By: David Maimon, Tamar Berenblum and David Weisburd
The proposed project, supported by the Israel National Cyber Bureau in the Prime Minister's Office, seeks to develop an understanding regarding the ways in which computer users expose themselves to cybercrime victimization over public and private computer networks. Moreover, this project seeks to identify the unique configuration of computer environments that exacerbate victims' vulnerabilities and support WIFI trespassers’ illegal operations with these networks. Importantly, since both public and private computer networks are situated within a range of residential environments, we suspect that street segments’ demographic and social characteristics could play a significant role in influencing private WIFIs’ likelihood to be compromised by WIFI trespassers. Moreover, we believe that street segments demographic characteristics may shape public WIFI users online behaviors while employing these networks.
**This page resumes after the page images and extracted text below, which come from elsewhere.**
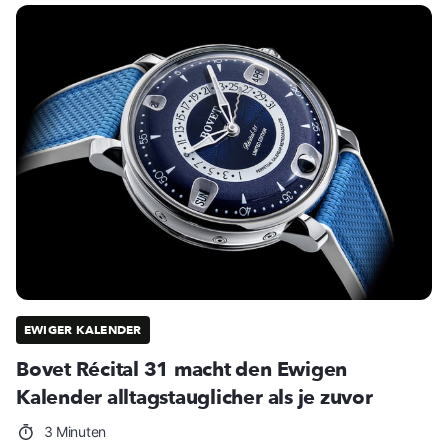
EWIGER KALENDER
Bovet Récital 31 macht den Ewigen
Kalender alltagstauglicher als je zuvor
3 Minuten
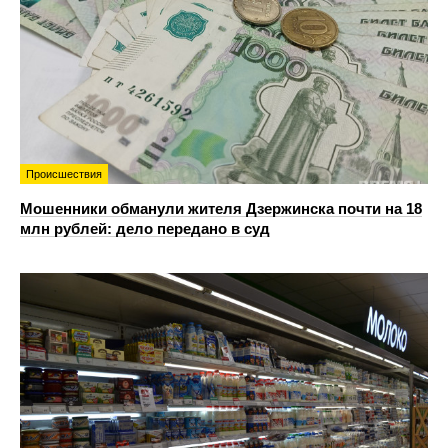
Происшествия
Мошенники обманули жителя Дзержинска почти на 18
млн рублей: дело передано в суд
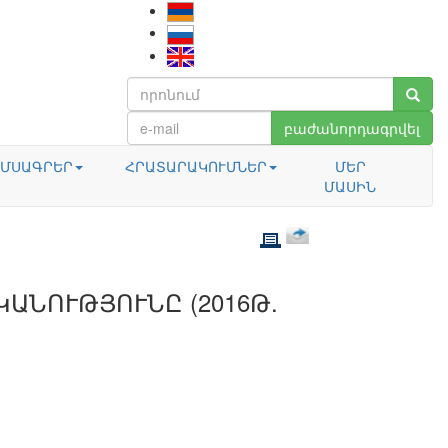
բաժանորդագրվել
ՄՍԱԳՐԵՐ
ՀՐԱՏԱՐԱԿՈՒՄՆԵՐ
ՄԵՐ
ՄԱՍԻՆ
ԱՆՈՒԹՅՈՒՆԸ (2016Թ.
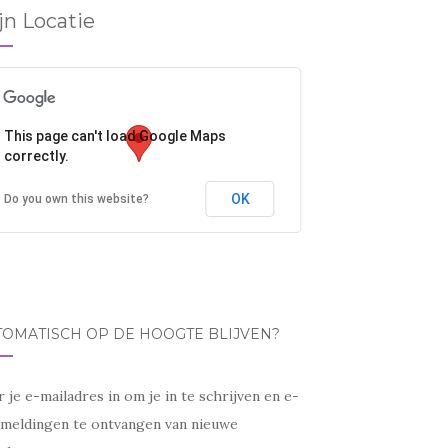
jn Locatie
This page can't load Google Maps
correctly.
OK
Do you own this website?
TOMATISCH OP DE HOOGTE BLIJVEN?
 je e-mailadres in om je in te schrijven en e-
lmeldingen te ontvangen van nieuwe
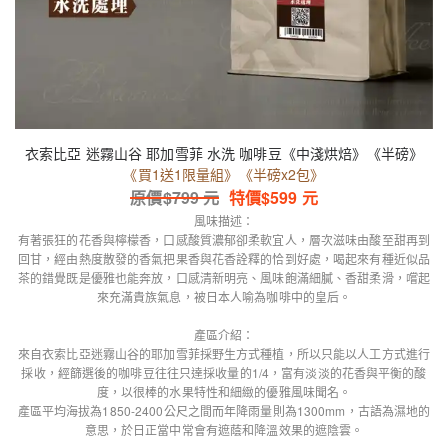
衣索比亞 迷霧山谷 耶加雪菲 水洗 咖啡豆《中淺烘焙》《半磅》
《買1送1限量組》《半磅x2包》
原價$
799
元
特價$
599
元
風味描述：
有著張狂的花香與檸檬香，口感酸質濃郁卻柔軟宜人，層次滋味由酸至甜再到
回甘，經由熱度散發的香氣把果香與花香詮釋的恰到好處，喝起來有種近似品
茶的錯覺既是優雅也能奔放，口感清新明亮、風味飽滿細膩、香甜柔滑，嚐起
來充滿貴族氣息，被日本人喻為咖啡中的皇后。
產區介紹：
來自衣索比亞迷霧山谷的耶加雪菲採野生方式種植，所以只能以人工方式進行
採收，經篩選後的咖啡豆往往只達採收量的1/4，富有淡淡的花香與平衡的酸
度，以很棒的水果特性和細緻的優雅風味聞名。
產區平均海拔為1850-2400公尺之間而年降雨量則為1300mm，古語為濕地的
意思，於日正當中常會有遮蔭和降溫效果的遮陰雲。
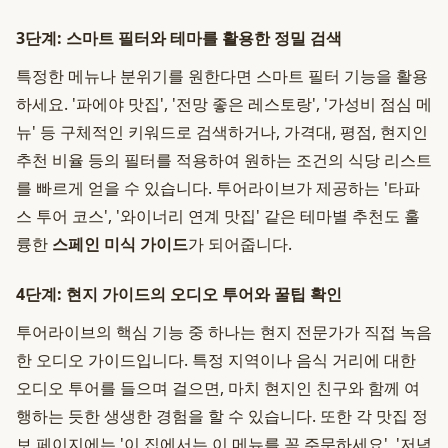
3단계: 스마트 필터와 테마를 활용한 정밀 검색
특정한 메뉴나 분위기를 원한다면 스마트 필터 기능을 활용
하세요. '파에야 맛집', '전망 좋은 레스토랑', '가성비 점심 메
뉴' 등 구체적인 키워드로 검색하거나, 가격대, 평점, 현지인
추천 비율 등의 필터를 적용하여 원하는 조건의 식당 리스트
를 빠르게 얻을 수 있습니다. 투어라이브가 제공하는 '타파
스 투어 코스', '와이너리 연계 맛집' 같은 테마별 추천도 훌
륭한
스페인 미식 가이드
가 되어줍니다.
4단계: 현지 가이드의 오디오 투어와 꿀팁 확인
투어라이브의 핵심 기능 중 하나는 현지 전문가가 직접 녹음
한 오디오 가이드입니다. 특정 지역이나 음식 거리에 대한
오디오 투어를 들으며 걸으면, 마치 현지인 친구와 함께 여
행하는 듯한 생생한 경험을 할 수 있습니다. 또한 각 맛집 정
보 페이지에는 '이 집에서는 이 메뉴를 꼭 주문하세요', '저녁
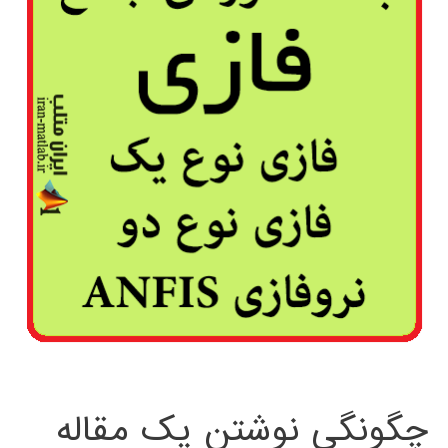
چگونگی نوشتن یک مقاله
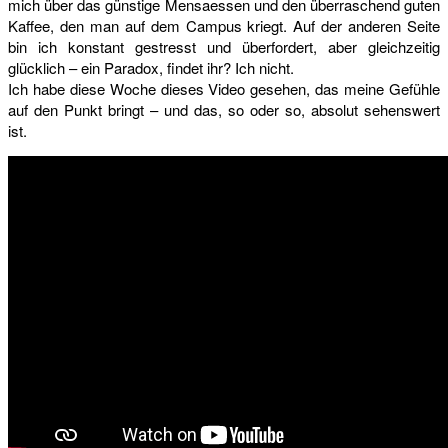
mich über das günstige Mensaessen und den überraschend guten
Kaffee, den man auf dem Campus kriegt. Auf der anderen Seite
bin ich konstant gestresst und überfordert, aber gleichzeitig
glücklich – ein Paradox, findet ihr? Ich nicht.
Ich habe diese Woche dieses Video gesehen, das meine Gefühle
auf den Punkt bringt – und das, so oder so, absolut sehenswert
ist.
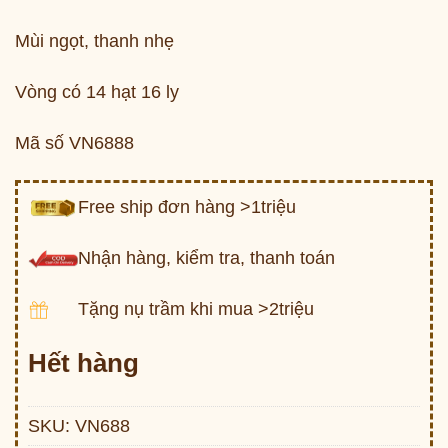
Mùi ngọt, thanh nhẹ
Vòng có 14 hạt 16 ly
Mã số VN6888
Free ship đơn hàng >1triệu
Nhận hàng, kiểm tra, thanh toán
Tặng nụ trầm khi mua >2triệu
Hết hàng
SKU:
VN688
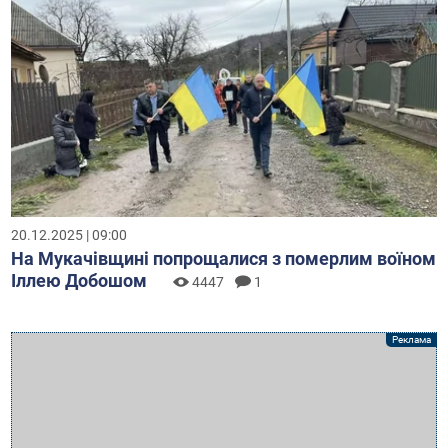
20.12.2025 | 09:00
На Мукачівщині попрощалися з померлим воїном
Іллею Добошом
4447
1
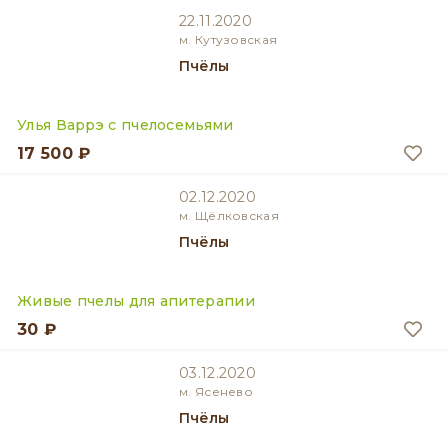
22.11.2020
м. Кутузовская
Пчёлы
Улья Варрэ с пчелосемьями
17 500 ₽
02.12.2020
м. Щёлковская
Пчёлы
Живые пчелы для апитерапии
30 ₽
03.12.2020
м. Ясенево
Пчёлы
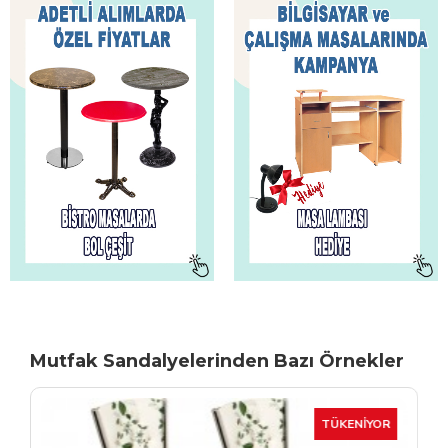
Mutfak Sandalyelerinden Bazı Örnekler
TÜKENIYOR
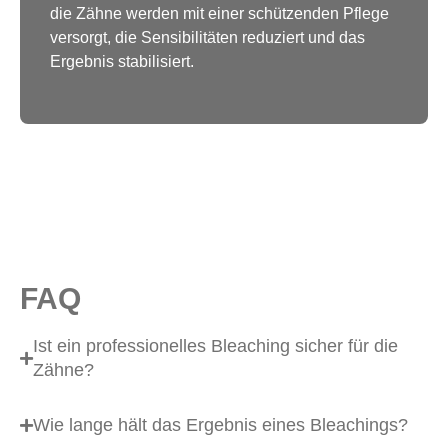
die Zähne werden mit einer schützenden Pflege
versorgt, die Sensibilitäten reduziert und das
Ergebnis stabilisiert.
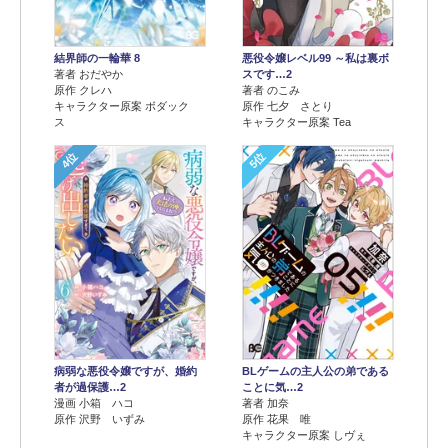
結界師の一輪華 8
悪役令嬢レベル99 ～私は裏ボ
著者 おだやか
スです…2
原作 クレハ
著者 のこみ
キャラクター原案 ボダック
原作 七夕 さとり
ス
キャラクター原案 Tea
4位
5位
病弱な悪役令嬢ですが、婚約
BLゲームの主人公の弟である
者が過保護…2
ことに気…2
漫画 小箱 ハコ
著者 加奈
原作 沢野 いずみ
原作 花果 唯
キャラクター原案 しヴぇ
Our interdisciplinary research team will seek to address the following research questions: first, how prevalent are vulnerable private WIFI networks across different street segments are, and could illegitimate users of these networks be deterred from infiltrating them? And second, do surveillance cues and situational attributes that are common in street segments influence the online behaviors of public WIFI users? Answering these research questions will allow us to develop a set of recommendations regarding effective security practices that could be employed by both private and public WIFI users to enhance their cyber security posture and reduce susceptibility to cybercrime victimization.
To assess the volume of vulnerable private WIFI networks, we will to record the location of private wireless networks, and assess their vulnerabilities to being compromised. In order to do so our research team will drive a vehicle around street segments in Tel-Aviv and listen to WIFI networks signals using a portable computer and a GPS device. Then, we will investigate whether private WIFI trespassers could be deterred from login and using a private WIFI network, we will run a randomized trial. Specifically, we plan to send our research team members to selected street segments in Tel-Aviv. The street segments will be selected from the list we will survey in the first phase of data collection, and would vary based on their residents’ socioeconomic status. Team members will be equipped with a private portable wireless router that simulates private WIFI network. The team members will sit in the selected location for a period of 7 hours (between 7am-7pm) and will record illegal login attempts to our network. Our routers will not require login credentials (i.e. password and user names) and will be named “DAVID_PRIVATE”. However, when attempting to login to some of the routers (treatment group) the following message will appear on the trespassers’ computer screen: “This network is a private network. Please disconnect from it immediately. Traffic on this network is closely monitored.” Other routers (control group) will be set to present no message on the WIFI trespassers’ computer screen. Using this approach we will be able to assess whether a warning message in the attacked private WIFI network is indeed effective in deterring WIFI trespassers login attempt to the network. Deployment of our private WIFI networks in different residential communities will reveal whether street segments characteristics condition private WIFI trespassers’ compliance with the warning message.
To determine whether public WIFI networks’ technical characteristics and surveillance means influence public WIFI users’ decision to engage in legitimate (for instance browsing news website) and illegitimate (for instance illegal downloading of copyright content from the Internet and attacking computers) online behaviors we will run additional experiments. In our planned experiment, the research team members will attend 102 public locations (restaurants, bars, hotels, coffee houses) in Tel Aviv and allow Internet users a free access to the Internet from a public WIFI network we will set. If internet users in these locations would want to use our free WIFI services they will need to agree to our terms of use. In line with the terms of use of many well known public WIFI network operators around the world, a key condition in our term of use policy will emphasize that all the traffic recorded on the public WIFI network is subject to scientific analysis and is owned by the public WIFI owners. Once agreeing to the terms of use, public WIFI users will be randomly assigned to one of three conditions. Under the first treatment condition the following banner will be presented on the public WIFI network users’ computer screens: “In order to protect the network security, traffic on this network is closely monitored.” Under the second treatment condition, public WIFI users will be required to feed in their email address in a special login page we will design before they will be allowed to use our network. Under the control condition, no surveillance cues will be presented to the user and they will be allowed to use the network freely. We will test how each of these conditions influence the volume of legitimate and illegitimate online behaviors over the network, as well as the volume of computer-focused crime transmitted on it.
In both experiments, the research team will collect relevant information on the physical environments within which the WIFI networks are situated using observations. Specifically, we will record the number of individuals that are present in each research site, the number of male and female in the location and the frequency of their movements in the premise. We will also collect data regarding the physical layout of the research sites and the ratio of employees to clients. The data collected from all experiments will be merged with census data for two purposes: first, to identify a sample of places where crime is high and low, and where other characteristics vary, like collective efficacy. Second, we will use the data as a variable in predicting the level of cyber security.